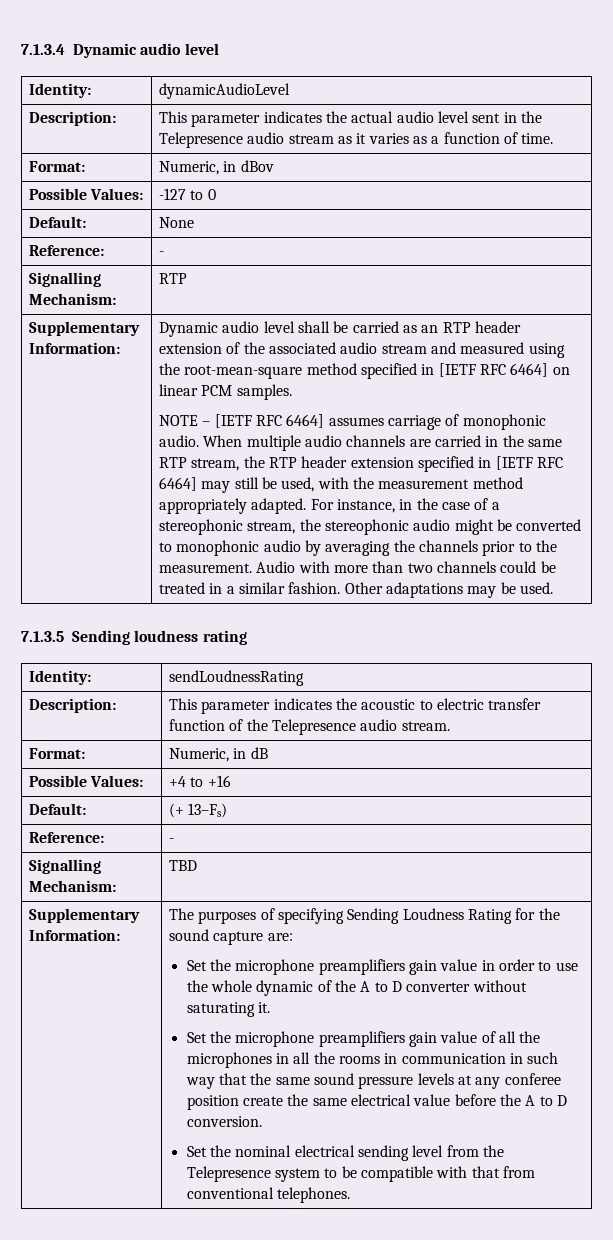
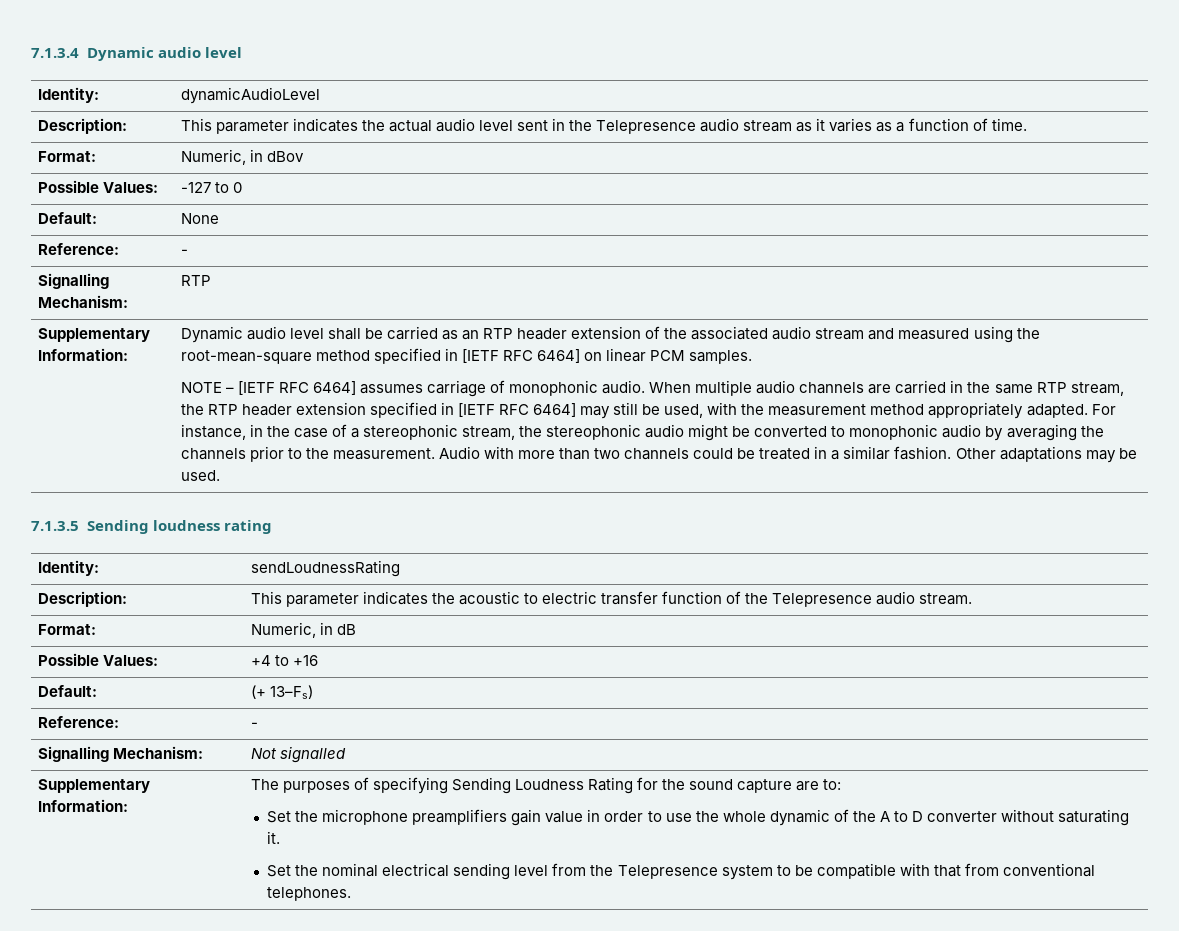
[169,860,198,871] TBD -> [250,746,346,763] Not signalled
[267,933,293,941] are: -> [796,779,842,791] are to:
[186,1031,541,1047] [186,1052,559,1068] [185,1073,561,1089] [186,1094,567,1110] [186,1116,262,1127] // Set the microphone preamplifiers gain value of all the microphones in all the rooms in communication in such way that the same sound pressure levels at any conferee position create the same electrical value before the A to D conversion. -> (281, 837) none

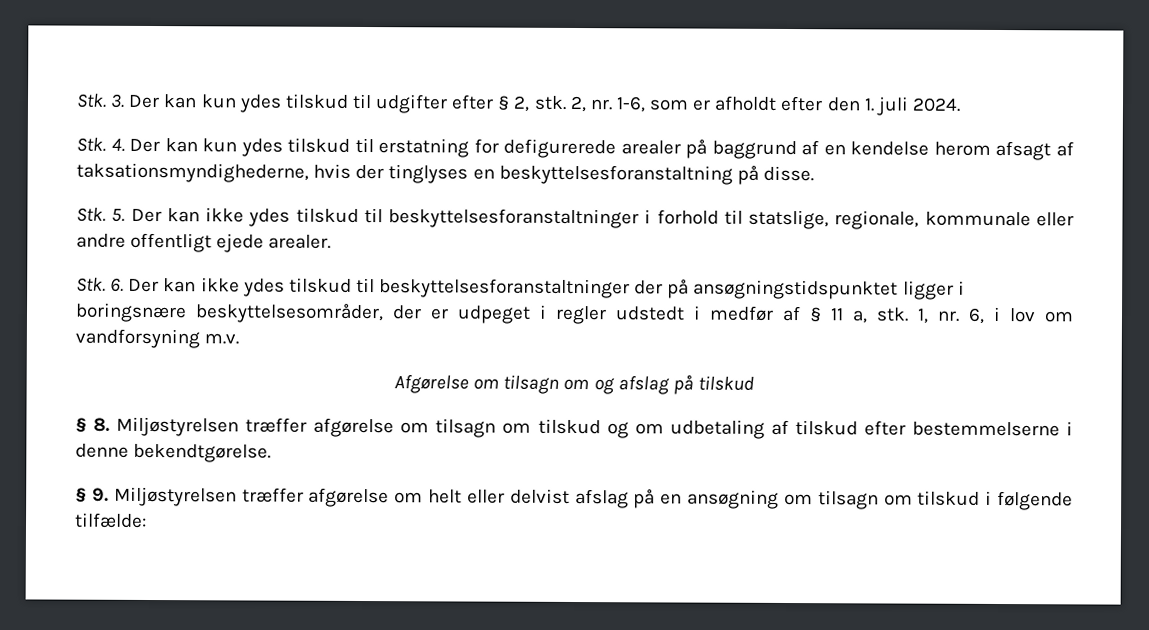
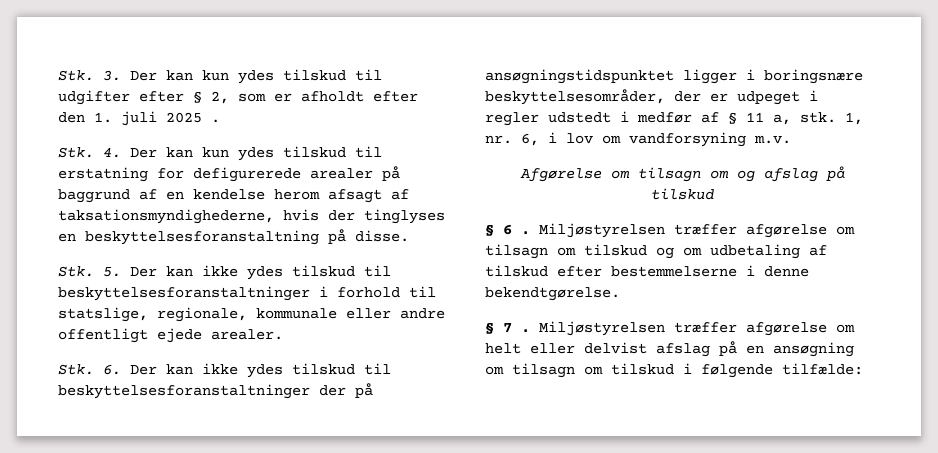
[533,95,646,113] stk. 2, nr. 1-6, -> (229, 97) none
[911,97,961,112] 2024. -> [166,112,220,123] 2025 .
[93,417,111,432] 8. -> [503,224,530,235] 6 .
[91,487,109,502] 9. -> [503,323,530,333] 7 .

========================================

If an entry holds a picture, leave that picture out, and transcribe the rest of the listing above exactly.

Answer for the task>
[169,860,198,871] TBD -> [250,746,346,763] Not signalled
[267,933,293,941] are: -> [796,779,842,791] are to:
[186,1031,541,1047] [186,1052,559,1068] [185,1073,561,1089] [186,1094,567,1110] [186,1116,262,1127] // Set the microphone preamplifiers gain value of all the microphones in all the rooms in communication in such way that the same sound pressure levels at any conferee position create the same electrical value before the A to D conversion. -> (281, 837) none

[533,95,646,113] stk. 2, nr. 1-6, -> (229, 97) none
[911,97,961,112] 2024. -> [166,112,220,123] 2025 .
[93,417,111,432] 8. -> [503,224,530,235] 6 .
[91,487,109,502] 9. -> [503,323,530,333] 7 .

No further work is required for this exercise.